> Stored items
============

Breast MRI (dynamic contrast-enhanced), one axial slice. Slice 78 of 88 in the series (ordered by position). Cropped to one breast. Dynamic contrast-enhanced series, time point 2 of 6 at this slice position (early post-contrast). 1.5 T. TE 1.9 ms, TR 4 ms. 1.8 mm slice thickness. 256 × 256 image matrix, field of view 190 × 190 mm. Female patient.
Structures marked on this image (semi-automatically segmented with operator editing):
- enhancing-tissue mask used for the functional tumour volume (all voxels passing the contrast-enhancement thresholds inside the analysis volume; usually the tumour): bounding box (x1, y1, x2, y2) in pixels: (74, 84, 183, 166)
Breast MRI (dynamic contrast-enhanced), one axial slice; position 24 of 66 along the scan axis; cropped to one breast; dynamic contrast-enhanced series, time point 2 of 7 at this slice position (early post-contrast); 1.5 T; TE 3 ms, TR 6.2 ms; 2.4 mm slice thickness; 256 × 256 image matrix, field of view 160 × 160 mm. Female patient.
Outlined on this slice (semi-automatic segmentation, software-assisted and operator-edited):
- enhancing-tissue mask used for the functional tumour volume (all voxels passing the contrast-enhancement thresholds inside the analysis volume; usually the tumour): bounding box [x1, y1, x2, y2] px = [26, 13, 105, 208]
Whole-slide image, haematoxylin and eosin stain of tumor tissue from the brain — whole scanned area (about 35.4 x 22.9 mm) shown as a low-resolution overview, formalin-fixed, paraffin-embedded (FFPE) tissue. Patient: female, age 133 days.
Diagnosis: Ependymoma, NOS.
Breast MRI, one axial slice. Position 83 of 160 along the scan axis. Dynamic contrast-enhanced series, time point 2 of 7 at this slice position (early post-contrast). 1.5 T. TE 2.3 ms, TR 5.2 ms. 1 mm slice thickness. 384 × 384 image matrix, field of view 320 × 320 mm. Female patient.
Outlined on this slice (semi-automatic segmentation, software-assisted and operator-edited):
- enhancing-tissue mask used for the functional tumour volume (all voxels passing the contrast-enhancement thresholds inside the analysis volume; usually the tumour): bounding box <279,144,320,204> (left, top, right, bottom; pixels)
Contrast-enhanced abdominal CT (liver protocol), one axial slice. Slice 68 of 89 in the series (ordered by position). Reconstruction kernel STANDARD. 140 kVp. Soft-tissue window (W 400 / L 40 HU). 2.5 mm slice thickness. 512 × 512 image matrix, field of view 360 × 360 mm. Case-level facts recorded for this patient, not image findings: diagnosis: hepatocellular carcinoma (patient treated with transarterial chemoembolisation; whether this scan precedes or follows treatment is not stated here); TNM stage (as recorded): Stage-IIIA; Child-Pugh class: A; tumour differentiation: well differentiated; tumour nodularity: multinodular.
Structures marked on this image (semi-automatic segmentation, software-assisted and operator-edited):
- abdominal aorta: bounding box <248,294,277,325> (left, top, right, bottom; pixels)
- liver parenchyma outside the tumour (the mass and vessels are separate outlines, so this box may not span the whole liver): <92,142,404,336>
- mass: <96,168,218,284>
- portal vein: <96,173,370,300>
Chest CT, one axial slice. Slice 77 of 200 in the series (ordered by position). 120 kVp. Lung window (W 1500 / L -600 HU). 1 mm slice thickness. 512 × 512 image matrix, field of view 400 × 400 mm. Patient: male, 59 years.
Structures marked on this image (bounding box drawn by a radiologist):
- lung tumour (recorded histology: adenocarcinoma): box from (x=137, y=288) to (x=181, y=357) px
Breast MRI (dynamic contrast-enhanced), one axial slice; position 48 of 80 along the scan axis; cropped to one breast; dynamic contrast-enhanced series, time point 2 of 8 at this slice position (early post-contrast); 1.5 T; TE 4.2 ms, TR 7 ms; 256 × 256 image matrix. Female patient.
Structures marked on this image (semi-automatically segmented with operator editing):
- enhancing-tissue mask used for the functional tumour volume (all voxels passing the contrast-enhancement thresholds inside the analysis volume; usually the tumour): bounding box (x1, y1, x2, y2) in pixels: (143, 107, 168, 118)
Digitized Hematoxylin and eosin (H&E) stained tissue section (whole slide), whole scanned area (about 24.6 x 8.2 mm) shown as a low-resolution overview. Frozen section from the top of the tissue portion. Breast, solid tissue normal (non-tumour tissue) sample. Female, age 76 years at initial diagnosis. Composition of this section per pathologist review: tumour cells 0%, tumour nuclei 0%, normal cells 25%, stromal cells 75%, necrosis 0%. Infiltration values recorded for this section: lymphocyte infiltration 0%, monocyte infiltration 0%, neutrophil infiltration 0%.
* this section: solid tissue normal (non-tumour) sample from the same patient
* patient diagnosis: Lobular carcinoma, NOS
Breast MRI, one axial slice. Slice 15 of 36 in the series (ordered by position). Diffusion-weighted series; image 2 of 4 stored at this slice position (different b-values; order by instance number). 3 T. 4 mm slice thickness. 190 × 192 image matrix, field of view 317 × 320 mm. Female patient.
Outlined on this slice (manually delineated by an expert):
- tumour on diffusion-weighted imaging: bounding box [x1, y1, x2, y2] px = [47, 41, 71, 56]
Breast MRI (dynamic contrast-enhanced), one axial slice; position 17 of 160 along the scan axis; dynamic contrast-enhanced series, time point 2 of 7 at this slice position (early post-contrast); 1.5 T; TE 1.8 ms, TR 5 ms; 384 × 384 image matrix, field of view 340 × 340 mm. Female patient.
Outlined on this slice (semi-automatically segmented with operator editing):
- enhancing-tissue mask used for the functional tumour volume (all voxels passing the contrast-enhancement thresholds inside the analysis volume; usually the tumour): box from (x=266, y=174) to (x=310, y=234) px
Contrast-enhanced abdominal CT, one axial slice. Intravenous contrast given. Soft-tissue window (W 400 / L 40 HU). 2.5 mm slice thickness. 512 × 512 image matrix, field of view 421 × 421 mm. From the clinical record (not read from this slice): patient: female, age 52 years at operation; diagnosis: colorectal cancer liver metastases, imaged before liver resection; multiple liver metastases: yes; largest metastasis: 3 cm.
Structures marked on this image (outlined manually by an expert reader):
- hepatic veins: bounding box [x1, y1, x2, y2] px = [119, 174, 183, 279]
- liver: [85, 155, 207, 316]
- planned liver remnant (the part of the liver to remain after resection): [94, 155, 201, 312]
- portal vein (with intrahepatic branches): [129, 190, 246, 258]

============

> THE PROBLEM
Would you please copy every line in the data that contains the word "axis"?

> TASK ANSWER
Breast MRI (dynamic contrast-enhanced), one axial slice; position 24 of 66 along the scan axis; cropped to one breast; dynamic contrast-enhanced series, time point 2 of 7 at this slice position (early post-contrast); 1.5 T; TE 3 ms, TR 6.2 ms; 2.4 mm slice thickness; 256 × 256 image matrix, field of view 160 × 160 mm. Female patient.
Breast MRI, one axial slice. Position 83 of 160 along the scan axis. Dynamic contrast-enhanced series, time point 2 of 7 at this slice position (early post-contrast). 1.5 T. TE 2.3 ms, TR 5.2 ms. 1 mm slice thickness. 384 × 384 image matrix, field of view 320 × 320 mm. Female patient.
Breast MRI (dynamic contrast-enhanced), one axial slice; position 48 of 80 along the scan axis; cropped to one breast; dynamic contrast-enhanced series, time point 2 of 8 at this slice position (early post-contrast); 1.5 T; TE 4.2 ms, TR 7 ms; 256 × 256 image matrix. Female patient.
Breast MRI (dynamic contrast-enhanced), one axial slice; position 17 of 160 along the scan axis; dynamic contrast-enhanced series, time point 2 of 7 at this slice position (early post-contrast); 1.5 T; TE 1.8 ms, TR 5 ms; 384 × 384 image matrix, field of view 340 × 340 mm. Female patient.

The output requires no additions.